Brief »
Please count how many lines below contain the word "factory" and give nothing but that figure.
++++ Extracted entries ++++
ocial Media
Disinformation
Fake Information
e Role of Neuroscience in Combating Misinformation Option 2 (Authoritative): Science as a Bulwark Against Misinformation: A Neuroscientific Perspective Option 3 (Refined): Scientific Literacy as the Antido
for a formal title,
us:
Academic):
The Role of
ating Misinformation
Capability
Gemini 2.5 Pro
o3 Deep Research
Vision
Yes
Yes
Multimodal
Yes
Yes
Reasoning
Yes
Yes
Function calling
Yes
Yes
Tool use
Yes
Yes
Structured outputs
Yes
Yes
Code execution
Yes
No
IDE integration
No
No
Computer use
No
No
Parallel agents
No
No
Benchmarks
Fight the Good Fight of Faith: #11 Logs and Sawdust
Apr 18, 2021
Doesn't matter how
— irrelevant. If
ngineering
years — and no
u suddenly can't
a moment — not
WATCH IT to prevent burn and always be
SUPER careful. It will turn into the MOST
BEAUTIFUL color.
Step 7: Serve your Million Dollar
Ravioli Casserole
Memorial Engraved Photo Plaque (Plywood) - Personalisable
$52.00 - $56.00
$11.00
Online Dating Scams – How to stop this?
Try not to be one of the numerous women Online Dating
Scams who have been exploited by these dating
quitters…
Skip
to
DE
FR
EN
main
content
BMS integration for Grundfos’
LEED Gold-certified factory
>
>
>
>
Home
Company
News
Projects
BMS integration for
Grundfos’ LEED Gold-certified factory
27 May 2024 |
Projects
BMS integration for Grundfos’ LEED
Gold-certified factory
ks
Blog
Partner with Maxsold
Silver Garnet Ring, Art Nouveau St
++++
Answer space »
3